Obfuscation – CompTIA Security+ SY0-501 – 6.2

One way to slow down an attacker is to make things unclear. In this video, you’ll learn about some common implementations of obfuscation.

<< Previous Video: Key Stretching Algorithms Next: Wireless Cryptographic Protocols >>

What if you didn’t want to encrypt information but you still wanted to make it a little bit more difficult to understand? This is the process of obfuscation. Obfuscation means that we take something and make it much more difficult to understand. It’s not impossible. If you had enough time and enough patience, you could probably put it back together in a way that would make sense to you.

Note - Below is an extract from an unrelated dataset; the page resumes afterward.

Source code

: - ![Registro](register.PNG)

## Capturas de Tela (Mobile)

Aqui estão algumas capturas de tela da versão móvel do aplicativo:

For example, a lot of developers will take source code that’s very easy to read, and they’ll send it through an obfuscation engine that now makes it very difficult to understand what the application is doing. This doesn’t change how the application works, it changes how the source code looks to the human eye.

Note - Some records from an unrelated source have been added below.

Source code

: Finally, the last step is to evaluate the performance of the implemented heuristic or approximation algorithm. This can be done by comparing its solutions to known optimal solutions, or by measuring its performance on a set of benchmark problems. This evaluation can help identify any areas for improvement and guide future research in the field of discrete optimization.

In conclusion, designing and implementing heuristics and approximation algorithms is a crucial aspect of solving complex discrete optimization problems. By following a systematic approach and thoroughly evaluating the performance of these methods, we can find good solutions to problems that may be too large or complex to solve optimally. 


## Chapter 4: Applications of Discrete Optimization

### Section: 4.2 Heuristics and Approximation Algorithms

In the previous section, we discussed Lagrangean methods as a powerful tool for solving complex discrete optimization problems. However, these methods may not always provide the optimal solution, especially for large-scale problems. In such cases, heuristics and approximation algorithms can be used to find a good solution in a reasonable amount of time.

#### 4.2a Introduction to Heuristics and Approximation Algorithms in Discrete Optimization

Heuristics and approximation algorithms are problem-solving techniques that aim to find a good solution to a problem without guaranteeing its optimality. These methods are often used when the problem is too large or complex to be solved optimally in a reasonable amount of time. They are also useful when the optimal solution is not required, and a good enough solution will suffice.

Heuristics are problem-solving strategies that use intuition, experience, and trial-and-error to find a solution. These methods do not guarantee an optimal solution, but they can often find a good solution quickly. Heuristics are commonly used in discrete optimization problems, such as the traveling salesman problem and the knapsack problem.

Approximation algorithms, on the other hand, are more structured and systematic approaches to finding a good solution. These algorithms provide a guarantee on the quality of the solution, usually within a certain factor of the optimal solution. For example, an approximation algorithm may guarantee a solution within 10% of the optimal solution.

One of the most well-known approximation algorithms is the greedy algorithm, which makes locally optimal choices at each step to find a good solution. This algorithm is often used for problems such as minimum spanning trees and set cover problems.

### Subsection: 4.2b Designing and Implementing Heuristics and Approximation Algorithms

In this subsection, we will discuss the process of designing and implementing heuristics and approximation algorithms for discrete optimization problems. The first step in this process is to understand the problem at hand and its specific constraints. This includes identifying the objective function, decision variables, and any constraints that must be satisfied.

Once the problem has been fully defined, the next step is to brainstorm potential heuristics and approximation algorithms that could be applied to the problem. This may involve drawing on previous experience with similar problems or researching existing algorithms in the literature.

One very common form of obfuscation is to take information and hide it inside of a picture. We call this steganography. One way to make data less readable is to put it through a particular cipher like Exclusive OR or XOR. With XOR, we’re comparing two different types of input to be able to create a single output. If both of those inputs are different, then we mark them as true. If both of those inputs are the same, then we mark them as false.

In our particular example, true would be a 1, and false would be 0. So if we have a 0 and a 1, those inputs differ so we mark them as true with a 1. If we have two inputs that are identical, for instance, 1 and a 1, we mark those as false, or with a 0.

This means that you can take a bit of plaintext, and then take a predefined key and perform an XOR to create what effectively is a ciphertext. To be able to get back to the original plaintext, we simply reverse the process. We take our ciphertext, we perform an XOR using exactly the same key, and we’re returned with exactly the same plaintext that we started with at the beginning.

As we’ve already seen with things like our blocked cipher modes, we use XORs extensively in cryptography. And if your key is truly random, this is creating a theoretically unbreakable method of obfuscating data. Another form of obfuscation is using a substitution cipher. Normally, we would have A through Z, but instead we scramble these up into something that substitutes one letter for another.

For example, A would be substituted with Z, B would be substituted with E, and we have the entire cipher listed here. This means if we have a phrase such as “We are discovered,” we could replace each of those letters with the ciphertext alphabet to have our obfuscated phrase.

Another form of substitution cipher is the Caesar cipher, where every letter is substituted with another at a fixed position. For example, you may have the entire alphabet shifted over a number of letters, so that instead of an E, we’re substituting the E with a B.

These ciphers are obviously easy to brute force. If you know the system, it’s very easy to decrypt it. But in its encrypted form, it does obfuscate the original message. There’s a standard form of the Caesar cipher called ROT13, which stands for rotate by 13 places, and substitute that letter with the other. For example, URYYB substituted 13 places is the same as hello.

You commonly see ROT13 used in online forums or online messages, where someone might want to provide a spoiler or something that they don’t want other people to immediately see, but they want to provide people with a way to decrypt or unobfuscate the message so that they can read it later.